In City Journal, Edward Short reviews the latest American economic history book by Amity Shlaes:
In Great Society: A New History, Amity Shlaes revisits the welfare programs of the Kennedy, Johnson, and Nixon administrations to show not only how misguided they were but also what a warning they present to those who wish to resurrect and extend such programs. “The contest between capitalism and socialism is on again,” the author writes in her introduction. Despite the Trump administration’s thriving economy, or perhaps because of it, Democratic Party progressives are calling for new welfare programs even more radical than those advocated in the 1960s by the socialist architect of Lyndon Johnson’s War on Poverty, Michael Harrington. In the new schemes for wealth redistribution, student debt relief, socialized medicine, and universal guaranteed income that make up the Democrats’ political platform in 2020, Shlaes rightly sees a recycling of Great Society hobby horses — and she worries that a good portion of the electorate may be taken in by them. “Once again many Americans rate socialism as the generous philosophy,” she observes, and she has written her admirable, sobering study to make sure that readers realize that the “results of our socialism were not generous.”

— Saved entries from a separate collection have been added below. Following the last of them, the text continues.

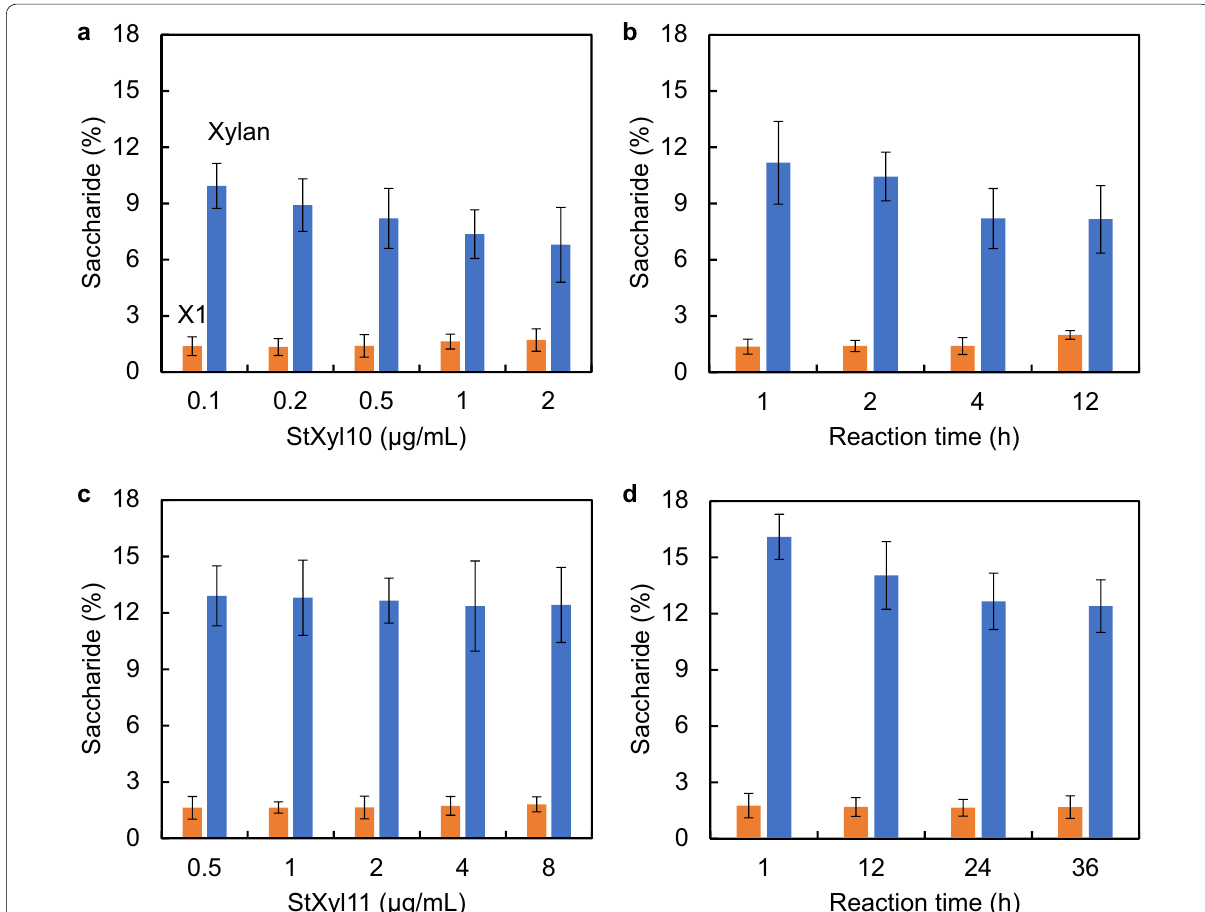
Fig. 4 Hydrolysis of DX by StXyl10 and StXyl11. The hydrolysis products were developed by TLC, and the densities of X1 and DX were evaluated by ImageJ. The amounts of X1 and DX under hydrolysis conditions (0.5 μg/mL StXyl10 for 4 h and 2.0 μg/mL StXyl11 for 24 h) were determined by a d -xylose analysis kit and gel filtration, respectively. The amounts of X1 and DX under the other conditions were obtained by TLC densities. a DX was hydrolyzed by 0.1–2.0 μg/mL StXyl10 for 4 h at 50 °C and pH 6.5. b DX was hydrolyzed by 0.5 μg/mL StXyl10 for 1–12 h at 50 °C and pH 6.5. c DX was hydrolyzed by 0.5–8.0 μg/mL StXyl11 for 24 h at 60 °C and pH 6.5. d DX was hydrolyzed by 2.0 μg/mL StXyl11 for 1–36 h at 60 °C and pH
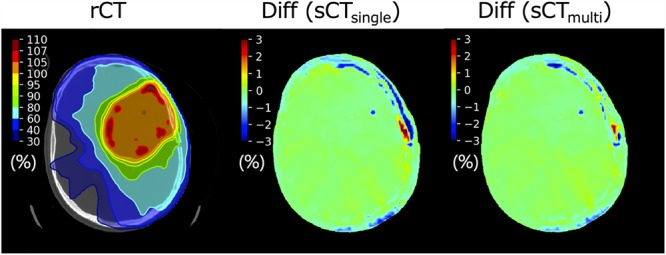
Comparison of the dose difference maps for VMAT plans between sCTsingle and sCTmulti (Patient #5).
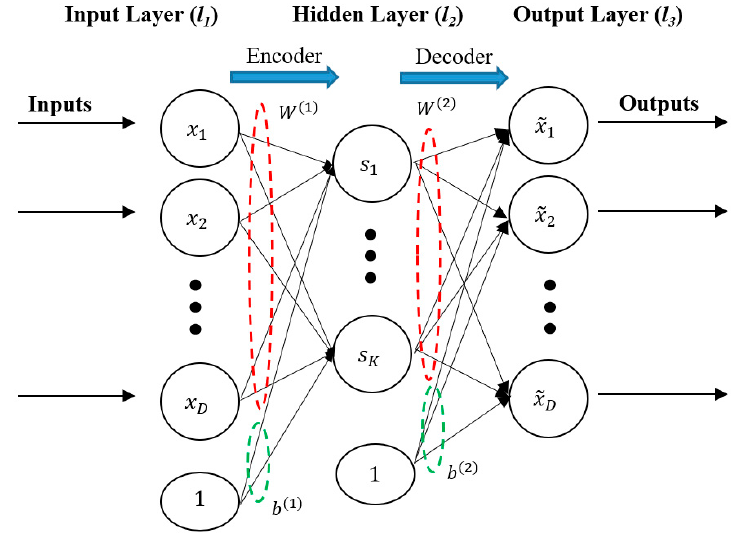
Figure 2. Sparse autoencoder structure.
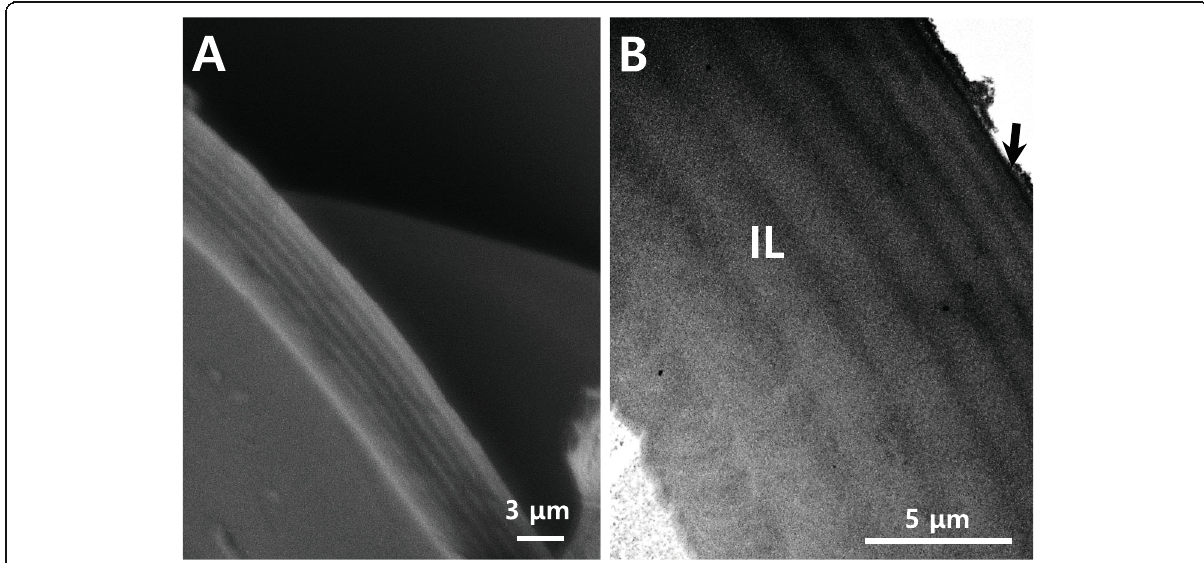
Fig. 5 The electron micrographs of the fertilized egg envelopes section. The fertilized egg envelope was a multi-layer lamellar structure in SEM image ( a ). The egg envelope consisted of two layers, an inner lamella layer (IL) and an outer layer with high electron-density (arrow). And the inner layer was 8 layers on TEM image ( b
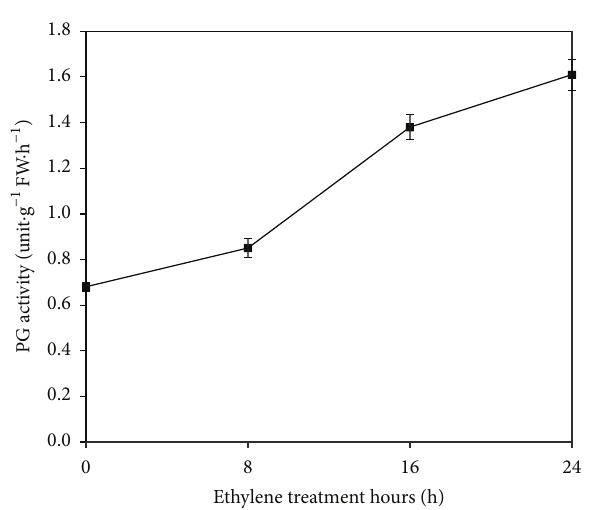
Figure 2: Effect of ethylene on polygalacturonase (PG) activity in tomato pedicel explants. Vertical bars indicate ± S.E. ( 𝑛 = 3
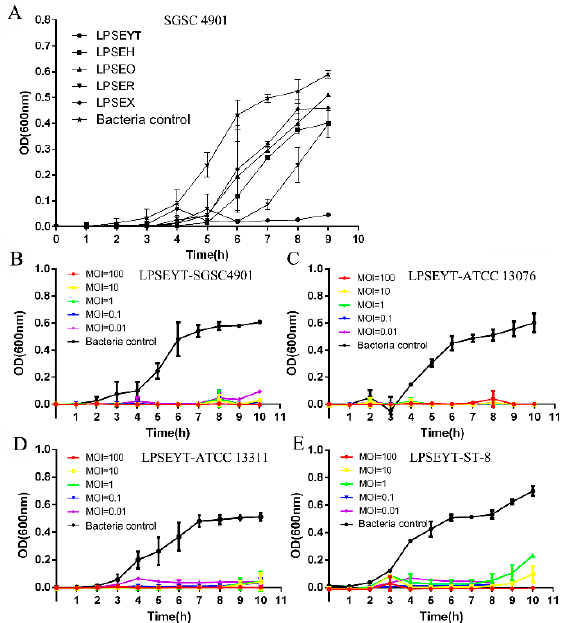
Figure 1. Lytic ability of isolated phages. ( A ) The antimicrobial efficacy of isolated phages against S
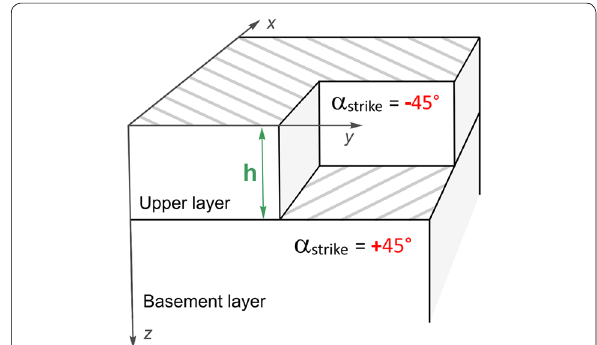
Fig. 1 Anisotropic 1-D model. Principal resistivities for both layers are ρ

Reviewing how ungenerous makes for salutary reading. After all, socialism of any stripe, whether in Russia, South America, Europe, or America, has always been an inherently deceitful enterprise. Shales captures the essence of this imposture when she describes one of its manifestations as “Prettifying a political grab by dressing it up as an economic rescue.” In totting up these receipts for deceit, Shlaes has done a genuine public service. […]
On display here are all of Shlaes’s strengths as an author: her clear and unpretentious prose, sound critical judgment, readiness to enter into the thinking of her subjects with sympathy (even when she regards it as mistaken), and, perhaps most impressively, understanding how history can help us fathom what might otherwise be obscure in our own more immediate history.
Accordingly, she describes the influence that Roosevelt’s New Deal had on Johnson, who saw it as a model for maintaining and consolidating his Democratic majorities, as well as focusing his Cabinet’s talents. “The men around Johnson,” Shlaes points out, including Robert McNamara, McGeorge Bundy, Richard Goodwin, and Sargent Shriver, “felt the weight of his faith on them, and strove hard. Vietnam would be sorted out. There would be a Great Society. Poverty would be cured. Blacks of the South would win full citizenship. The Great Society would succeed.” Yet the president’s men could not help asking “by what measures” it would succeed.
Moynihan’s answer to this question is one that still mesmerizes social-engineering elites. The Great Society would be achieved by social science. “Progress begins on social problems when it becomes possible to measure them,” Moynihan declared. Improved quantitative analysis would give the centralized power of planners a new credibility.
Whether Johnson himself ever truly believed in such claims is questionable. When aides asked the exuberant Texan what he thought of the risks of going forward with his wildly ambitious program, his reply epitomized the hubris at the heart of his Great Society: “Well, what the hell’s the presidency for?”